Input below:
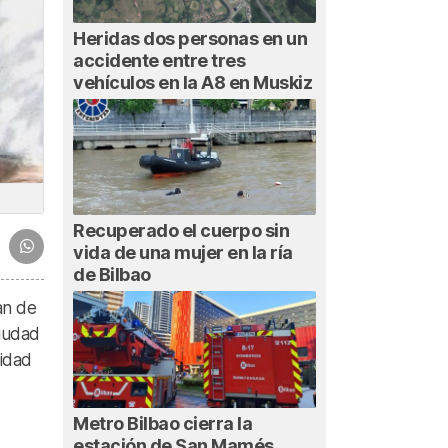
Heridas dos personas en un
accidente entre tres
vehículos en la A8 en Muskiz
Recuperado el cuerpo sin
vida de una mujer en la ría
de Bilbao
an de
ciudad
sidad
Metro Bilbao cierra la
estación de San Mamés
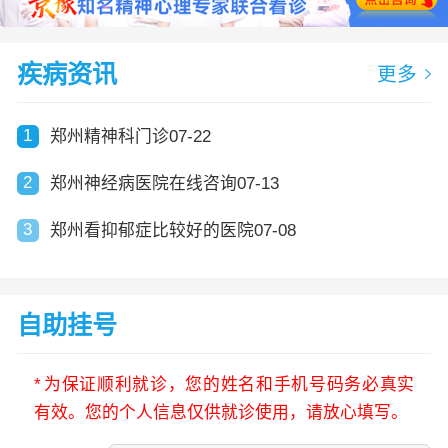
疾病资讯
更多
1
郑州精神科门诊07-22
2
郑州神经病医院在线咨询07-13
3
郑州看抑郁症比较好的医院07-08
自助挂号
*
为保证顺利就诊，您的姓名和手机号码务必真实
有效。您的个人信息仅供就诊使用，请放心填写。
End of Input.
Copy every record exactly, leaving the pictures out.

• _Exercise answer_:
Heridas dos personas en un
accidente entre tres
vehículos en la A8 en Muskiz
Recuperado el cuerpo sin
vida de una mujer en la ría
de Bilbao
an de
ciudad
sidad
Metro Bilbao cierra la
estación de San Mamés
疾病资讯
更多
1
郑州精神科门诊07-22
2
郑州神经病医院在线咨询07-13
3
郑州看抑郁症比较好的医院07-08
自助挂号
*
为保证顺利就诊，您的姓名和手机号码务必真实
有效。您的个人信息仅供就诊使用，请放心填写。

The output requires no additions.